Adeline and Philip began to feel that the time had come for their visit to end. He was impatient to begin the new life but she would have been willing to linger a little longer in the quiet of Penchester, enlivened by visits to London. She loved the sunny walled garden behind the Dean’s house where crocuses were in bloom and daffodils swelling into bud, though it was still only February.
One morning Augusta took her brother into the privacy of her own sitting room, and said: —
“I do not think, Philip, that you have had your
proper share of our parents’ belongings.”
Philip’s blue eyes widened in pleasurable anticipation. “Were you thinking of giving me something, Augusta?” he asked.
“Yes, if you feel you can safely take fine furniture with you. I should hate to think that precious possessions which our family long cherished might be handled roughly.”
“They won’t,” he eagerly assured her. “They will be strongly crated and I’ll personally oversee the loading on to the ship and off it.

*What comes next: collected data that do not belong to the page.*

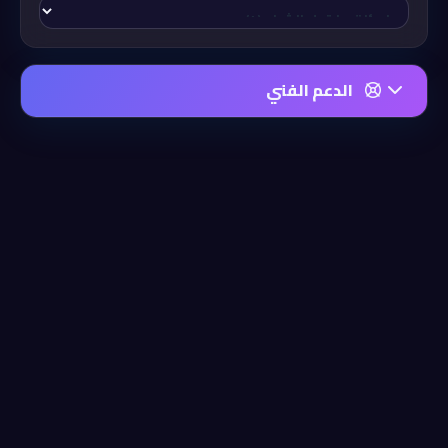
الدعم الفني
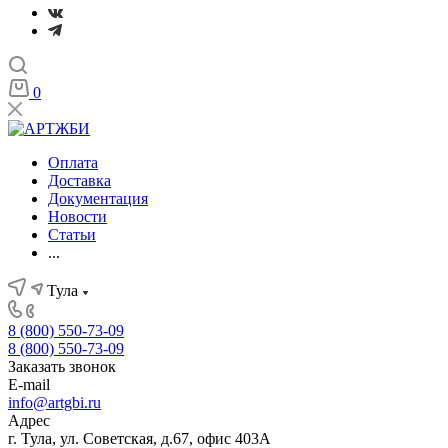
0
Оплата
Доставка
Документация
Новости
Статьи
...
Тула
8 (800) 550-73-09
8 (800) 550-73-09
Заказать звонок
E-mail
info@artgbi.ru
Адрес
г. Тула, ул. Советская, д.67, офис 403А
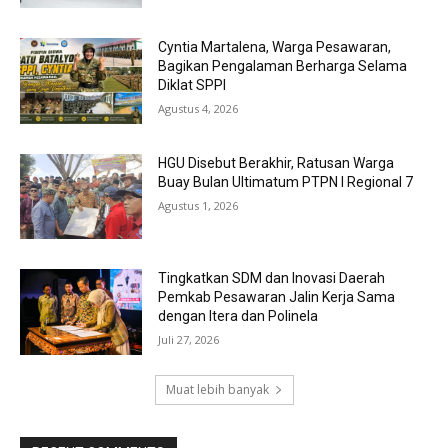
Cyntia Martalena, Warga Pesawaran,
Bagikan Pengalaman Berharga Selama
Diklat SPPI
Agustus 4, 2026
HGU Disebut Berakhir, Ratusan Warga
Buay Bulan Ultimatum PTPN I Regional 7
Agustus 1, 2026
Tingkatkan SDM dan Inovasi Daerah
Pemkab Pesawaran Jalin Kerja Sama
dengan Itera dan Polinela
Juli 27, 2026
Muat lebih banyak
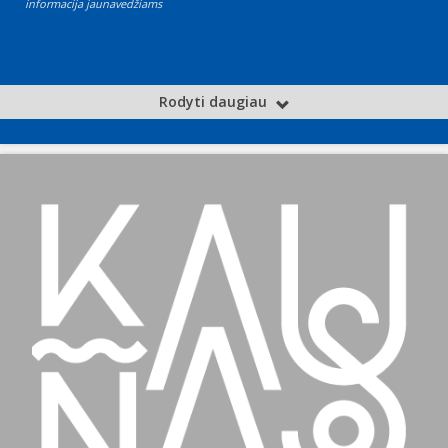
informacija jaunavedžiams
Rodyti daugiau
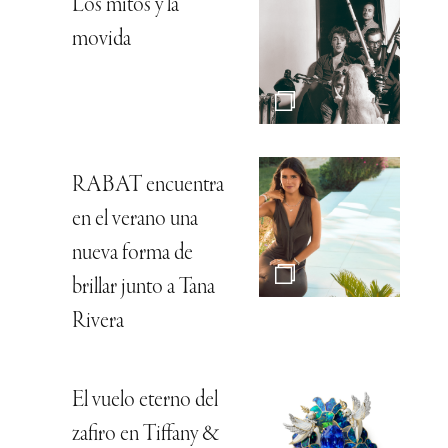
Los mitos y la
movida
RABAT encuentra
en el verano una
nueva forma de
brillar junto a Tana
Rivera
El vuelo eterno del
zafiro en Tiffany &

We are sailing by fast clipper which, I am told, is almost as quick and much cleaner and more comfortable than by steamship.”
She sighed. “Oh, I do wish you weren’t going! It seems so hard to have you return from India, only to lose you again. And I do so dread the voyage for the dear baby.”

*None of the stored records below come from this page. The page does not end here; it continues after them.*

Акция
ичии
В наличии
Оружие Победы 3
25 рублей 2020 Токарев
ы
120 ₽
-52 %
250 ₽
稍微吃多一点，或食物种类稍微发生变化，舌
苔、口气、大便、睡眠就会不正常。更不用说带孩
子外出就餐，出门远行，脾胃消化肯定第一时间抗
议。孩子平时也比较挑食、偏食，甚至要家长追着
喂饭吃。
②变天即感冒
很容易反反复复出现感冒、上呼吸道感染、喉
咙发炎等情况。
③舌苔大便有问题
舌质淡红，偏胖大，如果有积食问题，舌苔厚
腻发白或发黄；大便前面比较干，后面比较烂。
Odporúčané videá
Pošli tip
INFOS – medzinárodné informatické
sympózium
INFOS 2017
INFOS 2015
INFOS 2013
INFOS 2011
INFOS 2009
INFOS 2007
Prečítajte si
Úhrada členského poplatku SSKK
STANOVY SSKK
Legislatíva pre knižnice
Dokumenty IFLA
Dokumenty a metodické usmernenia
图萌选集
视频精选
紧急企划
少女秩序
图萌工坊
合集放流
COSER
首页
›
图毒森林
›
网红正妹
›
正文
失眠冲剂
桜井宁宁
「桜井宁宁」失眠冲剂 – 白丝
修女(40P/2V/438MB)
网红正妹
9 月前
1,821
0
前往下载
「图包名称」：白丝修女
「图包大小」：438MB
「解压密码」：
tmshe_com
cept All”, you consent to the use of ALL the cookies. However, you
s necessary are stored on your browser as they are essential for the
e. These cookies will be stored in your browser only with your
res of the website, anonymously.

“Augusta,” he said earnestly, “if you’d like to keep the baby for a time —”
“No, no. It would never do. Baby Augusta does not take to me. She cries too much. It upsets Frederick. She shall come to visit me when she is older …”
“She is a spoilt little creature,” said Philip. He frowned, then brightened. “The house Uncle Nicholas left me is well-built, in the French style, I am told. I want to furnish it well,” he said. “We brought some things from India, as you know. Adeline has a really picturesque bedstead and inlaid cabinets. We have some fine rugs. Oh, we shall get on! Don’t worry.”
“But I do worry. I want you to take your place in Quebec as people of consequence and you cannot do that in a sparsely furnished house.”
“Oh, we shall get on. I fancy that there aren’t many officers of Hussars in the town and Adeline is the granddaughter of a marquis, as you know.”
“Yes. She is distinguished-looking, too. Did she show you the pearl brooch and bracelet I gave her?”
“She did indeed and I’m delighted.”
“Now I am going to give you the furniture I had from our home. It is mostly real Chippendale and would grace any drawing-room. But I do not need it. This house was filled with furniture when Frederick brought me to it. I have no children to save it for. Will you like to have it, Philip dear?”